Nikolay Oskolkov (nikolay.oskolkov@scilifelab.se)
2022-08-05 15:31:06

Thank you so much for the outstanding organization and content! I learnt so much exciting things....and I love gathertown! 🙂

❤️ Laura Carrillo Olivas, Jasmin Frangenberg, Sierra Blunt, Maria Lopopolo, Yuti Gao, James Fellows Yates, Raphaela St, Christina Warinner
💯 Anan Ibrahim, James Fellows Yates, Jasmin Frangenberg
Yuti Gao (yuga3894@colorado.edu)
2022-08-05 16:00:08

Thankssssss for organising this boot camp, I were searching for materials to learn about how to do ancient microbial analysis and then saw this summer school, too good to be true! got inspired a lot and it’s so fun to see people from many different places sharing the similar science interest! 🍻

❤️ Yuti Gao, James Fellows Yates, Nikolay Oskolkov, Raphaela St, Christina Warinner
James Fellows Yates (james_fellows_yates@eva.mpg.de)
2022-08-05 20:06:11

I'm glad you enjoyed it and found it useful! Now go out and spread the knowledge!!

👍 Nikolay Oskolkov
James Fellows Yates (james_fellows_yates@eva.mpg.de)
2022-08-08 14:19:00

@channel the time (that isn't this afternoon) that most people who were interested in the re-do of setting up the git session is this Thursday - August 11th at 11am!

Please mark that in your calendars. We will meet in gather.town again 🙂

You're also welcome to join if you didn't fill in the when2meet or the poll!

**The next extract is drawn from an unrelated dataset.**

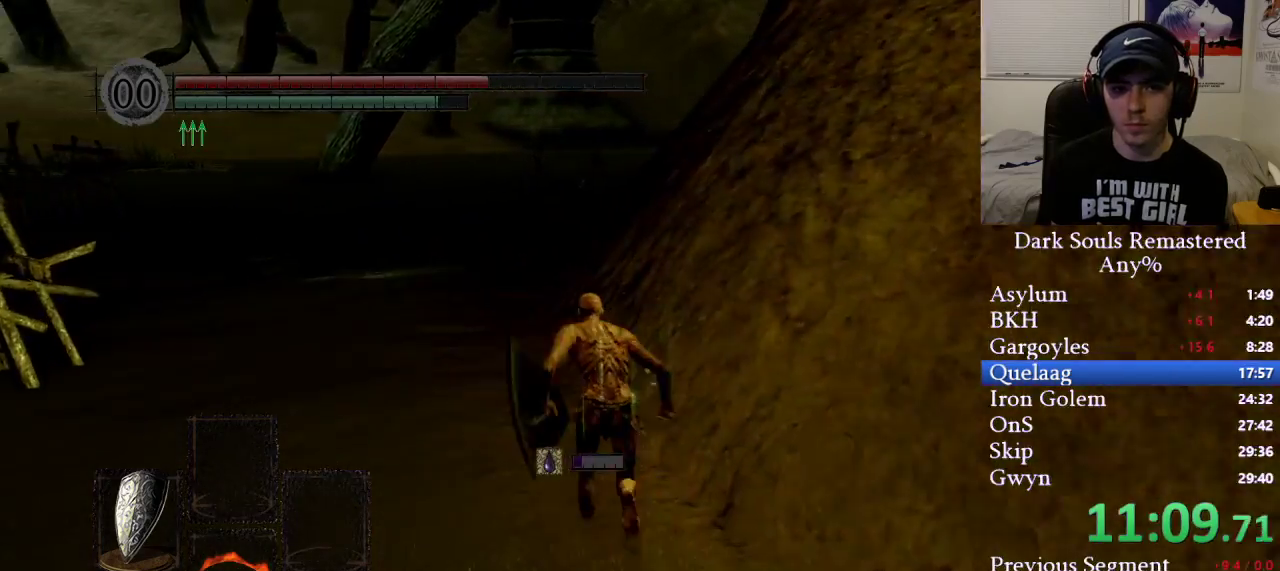
{"buttons": [], "left_stick": "up", "right_stick": "center", "events": [[333, "right_stick", "right"], [433, "B", "up"], [467, "right_stick", "center"]]}
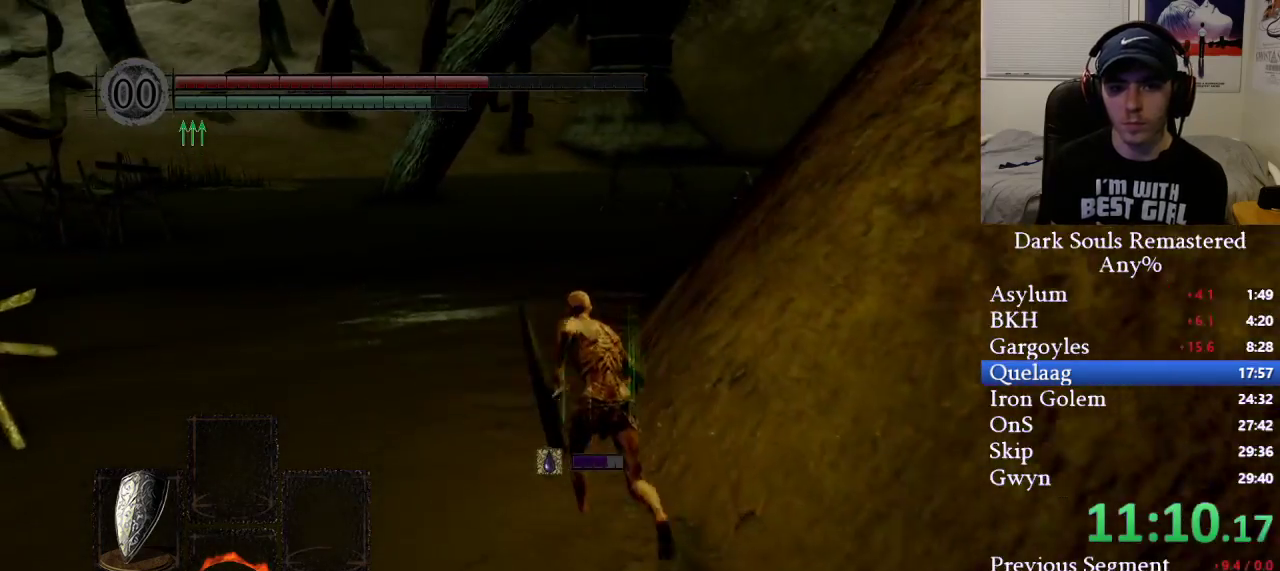
{"buttons": [], "left_stick": "up", "right_stick": "center", "events": [[17, "B", "down"], [100, "B", "up"], [217, "right_stick", "right"], [283, "right_stick", "center"]]}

We will be setting up hte SHH keys properly for you all on your laptops/computers/servers, whereever you want 😉

👀 Maria Lopopolo
👍 Mohamed Sarhan, Laura Carrillo Olivas
James Fellows Yates (james_fellows_yates@eva.mpg.de)
2022-08-08 14:19:30

PM your google account if you want a google calendar invit

👍 Laura Carrillo Olivas
Laura Carrillo Olivas (laura-carrillo-olivas@hotmail.com)
2022-08-09 14:31:38
James Fellows Yates (james_fellows_yates@eva.mpg.de)
2022-08-09 14:32:03

*Thread Reply:* Invited you can delete this messag eif you want 🙂

James Fellows Yates (james_fellows_yates@eva.mpg.de)
2022-08-11 11:00:58

@channel we are starting teh git v2 thing (/personal git set up)

James Fellows Yates (james_fellows_yates@eva.mpg.de)
2022-08-11 11:05:19

@Pooja Mehta @Andrea Musso @Kadri Irdt @Laura Carrillo Olivas if you're around

Pooja Swali (swalipooja@gmail.com)
2022-08-11 11:05:22

@Pooja Swali has joined the channel

James Fellows Yates (james_fellows_yates@eva.mpg.de)
2022-08-11 11:05:35

Oops sorry wrong Pooja - Sorry @Pooja Swali you can leave this cahnnel 🙂

🥲 Pooja Swali
James Fellows Yates (james_fellows_yates@eva.mpg.de)
2022-08-11 11:42:16

We are still here for another twenty minutes!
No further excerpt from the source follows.